Je suplie en attendant le déffenseur de l'innocence, de tenir toujours son mémoire tout prêt. Il y a trois ans que cette famille est dans les larmes. On a essuié celles des Calas, c'est à présent le tour des Sirven. Ces horreurs sont d'autant plus éffraiantes qu'elles se passent dans un siècle plus éclairé. C'est un affreux contraste avec la douceur de nos moeurs. Voilà le funeste èffet du systême de l'intolérance. Il y a encor de la barbarie dans les provinces. Je ne plains plus les Calas après le jugement des maîtres des requêtes, et après les bienfaits du Roi, mais les Sirven sont bien à plaindre. Je les recommande plus que jamais aux bontés de Mr de Beaumont.

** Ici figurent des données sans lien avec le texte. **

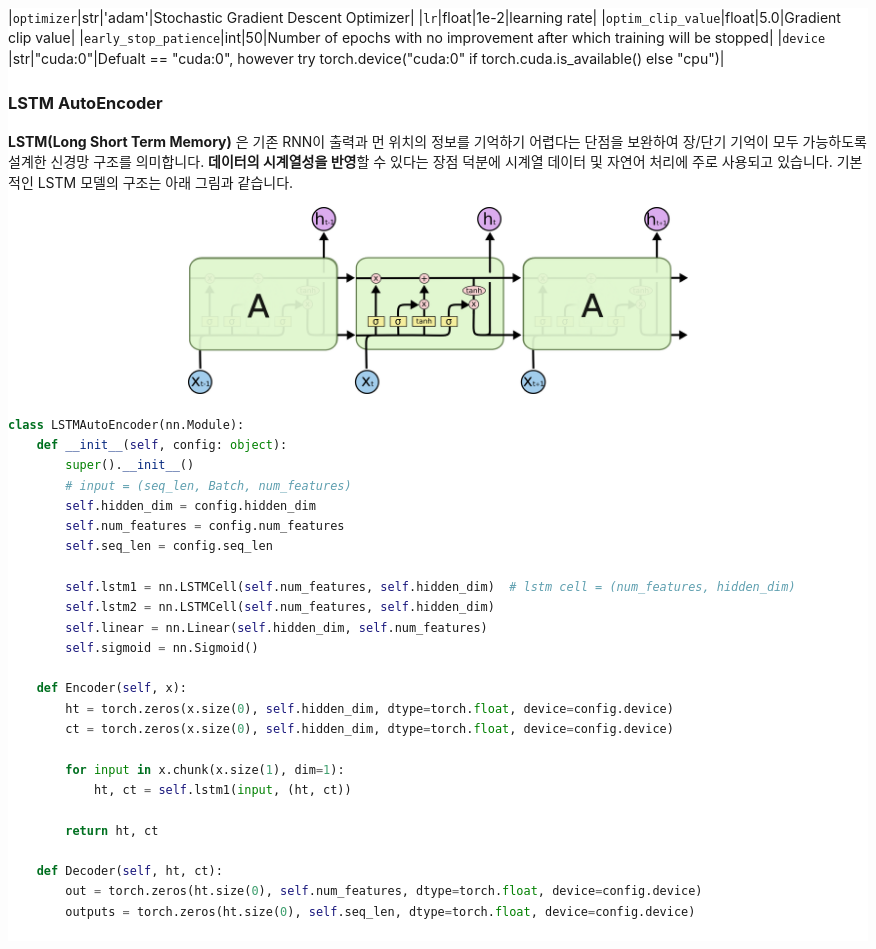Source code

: |`optimizer`|str|'adam'|Stochastic Gradient Descent Optimizer|
|`lr`|float|1e-2|learning rate|
|`optim_clip_value`|float|5.0|Gradient clip value|
|`early_stop_patience`|int|50|Number of epochs with no improvement after which training will be stopped|
|`device`|str|"cuda:0"|Defualt == "cuda:0", however try torch.device("cuda:0" if torch.cuda.is_available() else "cpu")|


### LSTM AutoEncoder

 
**LSTM(Long Short Term Memory)** 은 기존 RNN이 출력과 먼 위치의 정보를 기억하기 어렵다는 단점을 보완하여 장/단기 기억이 모두 가능하도록 설계한 신경망 구조를 의미합니다. **데이터의 시계열성을 반영**할 수 있다는 장점 덕분에 시계열 데이터 및 자연어 처리에 주로 사용되고 있습니다. 기본적인 LSTM 모델의 구조는 아래 그림과 같습니다.
 <p align="center">
     <img src="Anomaly_Detection_Img/LSTM.png" width="500"/>
 </p>


```python
class LSTMAutoEncoder(nn.Module):
    def __init__(self, config: object):
        super().__init__()
        # input = (seq_len, Batch, num_features)
        self.hidden_dim = config.hidden_dim
        self.num_features = config.num_features
        self.seq_len = config.seq_len
        
        self.lstm1 = nn.LSTMCell(self.num_features, self.hidden_dim)  # lstm cell = (num_features, hidden_dim)
        self.lstm2 = nn.LSTMCell(self.num_features, self.hidden_dim)
        self.linear = nn.Linear(self.hidden_dim, self.num_features)
        self.sigmoid = nn.Sigmoid()

    def Encoder(self, x):
        ht = torch.zeros(x.size(0), self.hidden_dim, dtype=torch.float, device=config.device)
        ct = torch.zeros(x.size(0), self.hidden_dim, dtype=torch.float, device=config.device)
        
        for input in x.chunk(x.size(1), dim=1):
            ht, ct = self.lstm1(input, (ht, ct))
            
        return ht, ct
    
    def Decoder(self, ht, ct):
        out = torch.zeros(ht.size(0), self.num_features, dtype=torch.float, device=config.device)
        outputs = torch.zeros(ht.size(0), self.seq_len, dtype=torch.float, device=config.device)
        
```
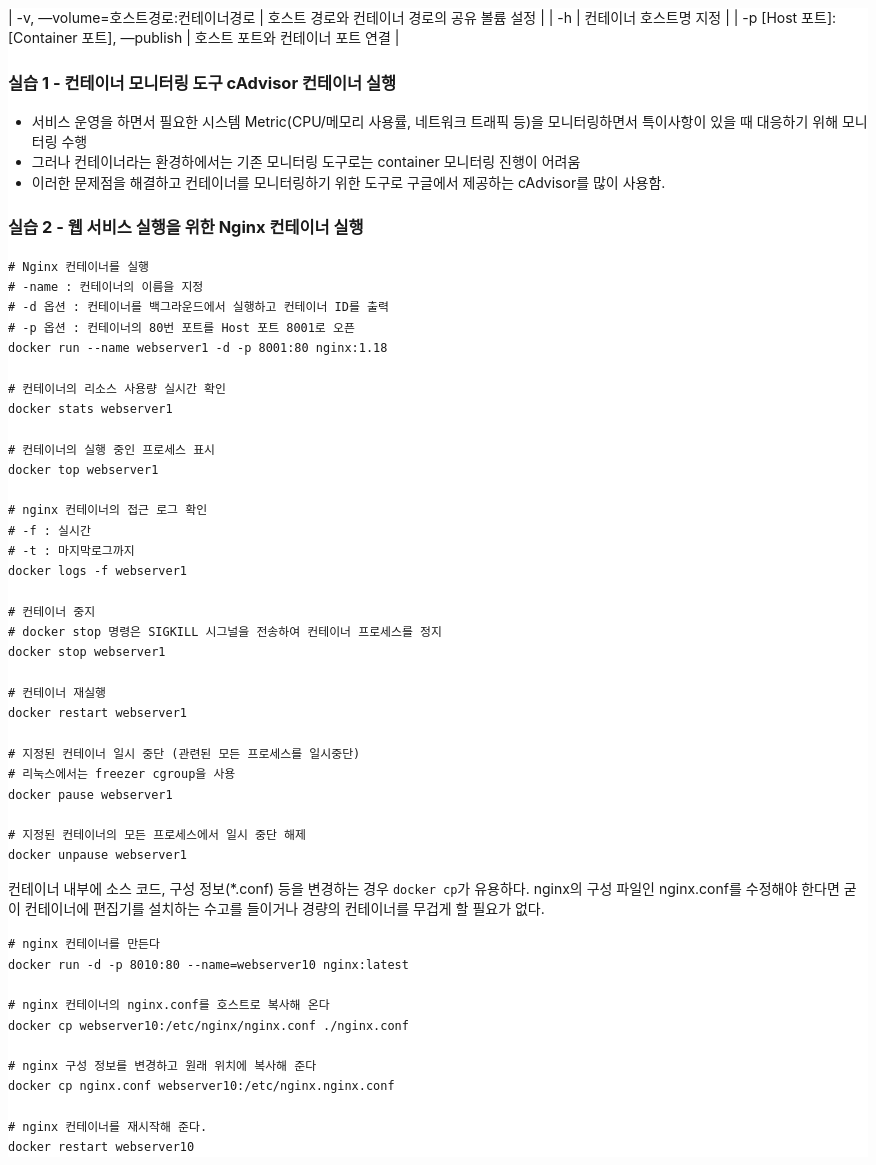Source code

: | -v,
—volume=호스트경로:컨테이너경로 | 호스트 경로와 컨테이너 경로의 공유 볼륨 설정 |
| -h | 컨테이너 호스트명 지정 |
| -p [Host 포트]:[Container 포트],
—publish | 호스트 포트와 컨테이너 포트 연결 |

### 실습 1 - 컨테이너 모니터링 도구 cAdvisor 컨테이너 실행

- 서비스 운영을 하면서 필요한 시스템 Metric(CPU/메모리 사용률, 네트워크 트래픽 등)을 모니터링하면서 특이사항이 있을 때 대응하기 위해 모니터링 수행
- 그러나 컨테이너라는 환경하에서는 기존 모니터링 도구로는 container 모니터링 진행이 어려움
- 이러한 문제점을 해결하고 컨테이너를 모니터링하기 위한 도구로 구글에서 제공하는 cAdvisor를 많이 사용함.

### 실습 2 - 웹 서비스 실행을 위한 Nginx 컨테이너 실행

```docker
# Nginx 컨테이너를 실행
# -name : 컨테이너의 이름을 지정
# -d 옵션 : 컨테이너를 백그라운드에서 실행하고 컨테이너 ID를 출력
# -p 옵션 : 컨테이너의 80번 포트를 Host 포트 8001로 오픈
docker run --name webserver1 -d -p 8001:80 nginx:1.18

# 컨테이너의 리소스 사용량 실시간 확인
docker stats webserver1

# 컨테이너의 실행 중인 프로세스 표시
docker top webserver1

# nginx 컨테이너의 접근 로그 확인
# -f : 실시간
# -t : 마지막로그까지
docker logs -f webserver1

# 컨테이너 중지
# docker stop 명령은 SIGKILL 시그널을 전송하여 컨테이너 프로세스를 정지
docker stop webserver1

# 컨테이너 재실행
docker restart webserver1

# 지정된 컨테이너 일시 중단 (관련된 모든 프로세스를 일시중단)
# 리눅스에서는 freezer cgroup을 사용
docker pause webserver1

# 지정된 컨테이너의 모든 프로세스에서 일시 중단 해제
docker unpause webserver1
```

컨테이너  내부에 소스 코드, 구성 정보(*.conf) 등을 변경하는 경우 `docker cp`가 유용하다. nginx의 구성 파일인 nginx.conf를 수정해야 한다면 굳이 컨테이너에 편집기를 설치하는 수고를 들이거나 경량의 컨테이너를 무겁게 할 필요가 없다.

```docker
# nginx 컨테이너를 만든다
docker run -d -p 8010:80 --name=webserver10 nginx:latest

# nginx 컨테이너의 nginx.conf를 호스트로 복사해 온다
docker cp webserver10:/etc/nginx/nginx.conf ./nginx.conf

# nginx 구성 정보를 변경하고 원래 위치에 복사해 준다
docker cp nginx.conf webserver10:/etc/nginx.nginx.conf

# nginx 컨테이너를 재시작해 준다.
docker restart webserver10
```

Après vous avoir parlé des malheurs d'autrui, il faut que vôtre amitié me permette encor de parler de mes peines.
Je lisais ce matin un livre anglais dans lequel se trouve la substance de plus de vingt chapitres du dictionaire philosophique, que l'ignorance et la calomnie m'ont si grossièrement imputé, et pour comble de bétise, il y a dans d'autres chapitres des phrases entières prises de moi mot pour mot. Je me mettrais dans une belle colère si l'âge et les maladies n'affaiblissaient les passions. Tronchin m'exhorte à la résignation pour les maux du corps et de l'âme; il me trouve très bien disposé. Comptez que votre amitié fait ma plus chère consolation.